O vereador Auciélio Lima da Silva (PP), conhecido como “Baixinho Baiano”, foi condenado a mais de seis anos de prisão por lesão corporal e ameaça contra a própria esposa, em um caso de violência doméstica ocorrido entre o fim de 2023 e 2024. As agressões foram registradas em vídeo pela vítima e agora vêm a público.
As imagens, que integram o processo judicial, mostram o casal dentro de um carro. No vídeo, o parlamentar aparece exaltado, aparentemente sob efeito de álcool, xingando a esposa, puxando o cabelo dela e fazendo ameaças. Em um dos trechos, ele a acusa de traição enquanto a obriga a olhar para ele.
Em outra gravação, a mulher aparece chorando e implorando para não ser agredida, enquanto nega as acusações feitas pelo companheiro.
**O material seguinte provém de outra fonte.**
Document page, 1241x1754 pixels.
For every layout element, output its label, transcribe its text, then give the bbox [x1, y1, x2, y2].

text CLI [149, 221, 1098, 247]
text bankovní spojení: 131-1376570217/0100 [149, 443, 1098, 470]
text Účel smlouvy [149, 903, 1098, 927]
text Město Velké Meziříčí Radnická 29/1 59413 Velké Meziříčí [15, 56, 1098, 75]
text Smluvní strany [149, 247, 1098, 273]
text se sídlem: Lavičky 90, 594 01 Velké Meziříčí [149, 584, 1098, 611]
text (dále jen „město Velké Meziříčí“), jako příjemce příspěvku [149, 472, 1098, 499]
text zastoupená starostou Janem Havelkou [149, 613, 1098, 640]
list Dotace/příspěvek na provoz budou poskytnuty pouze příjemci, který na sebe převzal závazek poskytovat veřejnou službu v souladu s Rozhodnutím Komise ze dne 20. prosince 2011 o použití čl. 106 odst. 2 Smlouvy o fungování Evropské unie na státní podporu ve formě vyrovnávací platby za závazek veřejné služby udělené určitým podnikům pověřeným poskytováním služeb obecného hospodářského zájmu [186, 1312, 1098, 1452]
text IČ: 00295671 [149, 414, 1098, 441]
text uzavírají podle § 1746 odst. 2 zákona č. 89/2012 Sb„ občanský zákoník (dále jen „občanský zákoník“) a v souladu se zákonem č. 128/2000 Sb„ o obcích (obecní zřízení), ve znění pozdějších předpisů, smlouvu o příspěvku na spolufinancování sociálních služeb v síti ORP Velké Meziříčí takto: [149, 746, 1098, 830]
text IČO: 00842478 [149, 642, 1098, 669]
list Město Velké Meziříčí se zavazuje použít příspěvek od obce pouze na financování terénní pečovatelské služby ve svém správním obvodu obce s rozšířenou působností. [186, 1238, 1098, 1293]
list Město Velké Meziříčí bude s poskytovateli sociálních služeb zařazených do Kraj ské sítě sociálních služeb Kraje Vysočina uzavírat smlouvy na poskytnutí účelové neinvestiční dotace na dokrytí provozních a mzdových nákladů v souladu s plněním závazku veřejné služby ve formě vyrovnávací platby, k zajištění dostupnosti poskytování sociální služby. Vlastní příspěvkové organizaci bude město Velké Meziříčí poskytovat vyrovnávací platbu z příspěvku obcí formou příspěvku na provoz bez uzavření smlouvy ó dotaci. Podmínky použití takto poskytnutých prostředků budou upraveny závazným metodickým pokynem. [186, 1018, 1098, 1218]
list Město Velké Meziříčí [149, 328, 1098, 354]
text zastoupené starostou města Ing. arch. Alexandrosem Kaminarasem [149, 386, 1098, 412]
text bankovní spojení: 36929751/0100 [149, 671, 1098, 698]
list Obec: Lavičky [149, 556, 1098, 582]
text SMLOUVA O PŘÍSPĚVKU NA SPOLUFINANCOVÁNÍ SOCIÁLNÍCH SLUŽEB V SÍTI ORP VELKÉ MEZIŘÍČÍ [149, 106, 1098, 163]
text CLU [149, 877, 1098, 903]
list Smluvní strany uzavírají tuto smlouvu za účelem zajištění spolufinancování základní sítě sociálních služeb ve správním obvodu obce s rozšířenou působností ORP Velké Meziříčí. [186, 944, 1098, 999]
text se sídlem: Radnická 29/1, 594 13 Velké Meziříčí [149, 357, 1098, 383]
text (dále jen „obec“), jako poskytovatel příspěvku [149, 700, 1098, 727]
As cenas evidenciam episódios de violência física e psicológica.
Na decisão, a juíza responsável destacou que os vídeos comprovam o comportamento agressivo do réu e apontam que ele utilizava sua posição para intimidar a vítima e mantê-la em silêncio. A sentença fixou pena de seis anos, dez meses e oito dias de prisão em regime inicial fechado.

O caso começou a ser investigado em maio de 2024, após a Polícia Civil ter acesso aos vídeos por meio de denúncia. As imagens, gravadas em dezembro de 2023, chegaram a circular nas redes sociais.
De acordo com o processo, na mesma época das agressões, a vítima procurou atendimento na Unidade Mista de Saúde de Porto Walter. Testemunhas relataram que ela apresentava sinais de estresse após conflitos com o companheiro e teria sofrido um tapa na cabeça.
O médico que atendeu a mulher afirmou ter suspeitado de traumatismo craniano leve, mantendo a vítima em observação por cerca de seis horas para avaliação. Apesar disso, em depoimento à polícia, ela negou ter sido agredida e disse que passou mal durante um passeio com a família.
Em novembro de 2024, o vereador foi indiciado por violência doméstica. Dois meses depois, o Ministério Público do Acre ofereceu denúncia, que foi aceita pela Justiça em fevereiro de 2025. O processo seguiu com audiências realizadas ao longo do ano e teve julgamento concluído em janeiro de 2026.
A defesa do parlamentar afirma que ele é inocente e que a decisão é de primeira instância, ainda passível de recurso. Segundo o vereador, as imagens teriam sido gravadas para que ele próprio assistisse após discussões, e não refletiriam a realidade dos fatos. Ele também declarou que continua vivendo com a esposa.
A Câmara Municipal informou, por meio de nota, que o caso ainda não tem decisão definitiva e que, conforme a Constituição, prevalece o princípio da presunção de inocência. A Casa destacou ainda que qualquer medida em relação ao mandato depende do trânsito em julgado da sentença.
Até o momento, o vereador não foi preso, e a defesa solicitou o direito de recorrer em liberdade, o que foi negado pela Justiça.